In the BCOP assay, the potential of the test item to cause ocular irritation or serious damage to the eyes was assessed by a single topical application of 750 μL of a 20% test-substance preparation to the epithelial surface of isolated bovine corneas. Three corneas were treated with the test-substance preparation for an exposure period of 4 hours. In addition to the test substance a negative control (NC; de-ionized water) and a positive control (PC; 20% imidazole in de-ionized water) were applied to three corneas each.

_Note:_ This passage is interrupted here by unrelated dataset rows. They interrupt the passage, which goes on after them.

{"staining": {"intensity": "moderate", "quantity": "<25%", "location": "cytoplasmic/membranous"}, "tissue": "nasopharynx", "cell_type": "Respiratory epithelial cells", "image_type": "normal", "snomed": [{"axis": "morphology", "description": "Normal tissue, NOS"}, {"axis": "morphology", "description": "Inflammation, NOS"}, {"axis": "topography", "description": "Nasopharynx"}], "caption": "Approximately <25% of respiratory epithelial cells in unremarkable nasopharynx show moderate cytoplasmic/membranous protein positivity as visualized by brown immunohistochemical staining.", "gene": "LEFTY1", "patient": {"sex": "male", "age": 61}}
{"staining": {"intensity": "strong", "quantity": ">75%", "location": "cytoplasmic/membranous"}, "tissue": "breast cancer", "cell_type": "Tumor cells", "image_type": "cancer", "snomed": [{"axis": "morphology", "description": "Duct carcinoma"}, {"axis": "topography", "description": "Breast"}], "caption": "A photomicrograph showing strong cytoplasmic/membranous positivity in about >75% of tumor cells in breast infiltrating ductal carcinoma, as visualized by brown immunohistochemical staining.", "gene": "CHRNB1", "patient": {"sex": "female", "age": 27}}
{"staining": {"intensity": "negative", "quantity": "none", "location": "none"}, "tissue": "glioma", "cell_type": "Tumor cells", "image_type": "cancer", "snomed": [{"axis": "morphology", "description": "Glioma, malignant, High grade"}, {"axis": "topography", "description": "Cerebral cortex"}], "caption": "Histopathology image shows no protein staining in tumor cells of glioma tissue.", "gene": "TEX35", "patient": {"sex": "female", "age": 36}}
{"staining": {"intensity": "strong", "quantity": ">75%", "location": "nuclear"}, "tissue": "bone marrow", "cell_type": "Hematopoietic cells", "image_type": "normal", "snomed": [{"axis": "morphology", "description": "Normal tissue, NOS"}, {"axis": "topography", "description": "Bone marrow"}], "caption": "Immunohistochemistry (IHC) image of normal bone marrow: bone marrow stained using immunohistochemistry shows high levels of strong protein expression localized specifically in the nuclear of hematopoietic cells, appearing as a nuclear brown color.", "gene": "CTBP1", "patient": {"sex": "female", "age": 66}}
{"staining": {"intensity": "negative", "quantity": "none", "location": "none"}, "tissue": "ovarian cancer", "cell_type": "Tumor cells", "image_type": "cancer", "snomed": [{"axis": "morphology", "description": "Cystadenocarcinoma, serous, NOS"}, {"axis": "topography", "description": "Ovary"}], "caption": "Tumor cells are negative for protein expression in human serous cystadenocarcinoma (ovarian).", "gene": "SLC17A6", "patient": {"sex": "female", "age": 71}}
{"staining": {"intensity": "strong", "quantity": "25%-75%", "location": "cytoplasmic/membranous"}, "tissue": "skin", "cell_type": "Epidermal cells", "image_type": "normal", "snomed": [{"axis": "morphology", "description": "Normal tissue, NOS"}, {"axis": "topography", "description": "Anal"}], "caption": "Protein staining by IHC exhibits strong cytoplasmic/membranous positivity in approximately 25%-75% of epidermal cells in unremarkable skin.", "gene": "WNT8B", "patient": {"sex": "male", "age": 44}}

Corneal opacity was measured quantitatively as the amount of light transmitted through the cornea. Permeability was measured quantitatively as the amount of sodium fluorescein dye that passes across the full thickness of the cornea. Both measurements were used to calculate an In Vitro Irritancy Score of the test substance.

In the EpiOcular assay, the potential of the test item to cause ocular irritation was assessed by a single topical application of 50 μL bulk volume (about 20 mg) of the undiluted test substance to a reconstructed three dimensional human cornea model (EpiOcular™).

Two EpiOcular™ tissue samples were incubated with the test substance for 6 hours followed by a 18-hours post-incubation period.

Tissue destruction was determined by measuring the metabolic activity of the tissue after exposure/post-incubation using a colorimetric test. The reduction of mitochondrial dehydrogenase activity, measured by reduced formazan production after incubation with a tetrazolium salt (MTT) was chosen as endpoint. The formazan production of the testsubstance treated epidermal tissues is compared to that of negative control tissues. The ratio of the values indicates the relative tissue viability.

Summary of the individual test results of the in vitro eye irritation turnkey testing strategy:

Test Method	Test Result	Test Evaluation	Evaluation Test Strategy
BCOP Test	The mean IVIS of the test-substance treated corneas was 135	ocular corrosive/ severe irritant	ocular corrosive/ severe irritant
EpiOcular	Mean viability of the test-substance treated tissues was 2%	Irritant

Based on the results for BCOP and EpiOcular Test the test article causes ocular corrosion or severe irritation in the in vitro eye irritation test strategy under the test conditions chosen.

Justification for classification or non-classification

Classification, Labeling, and Packaging Regulation (EC) No. 1272/2008

The available experimental test data are reliable and suitable for the purpose of classification under Regulation (EC) No.1272/2008. Based on the data, the test item is considered severly irritating to the eye and classified with Eye Irritation Cat 1 under Regulation (EC) No.1272/2008.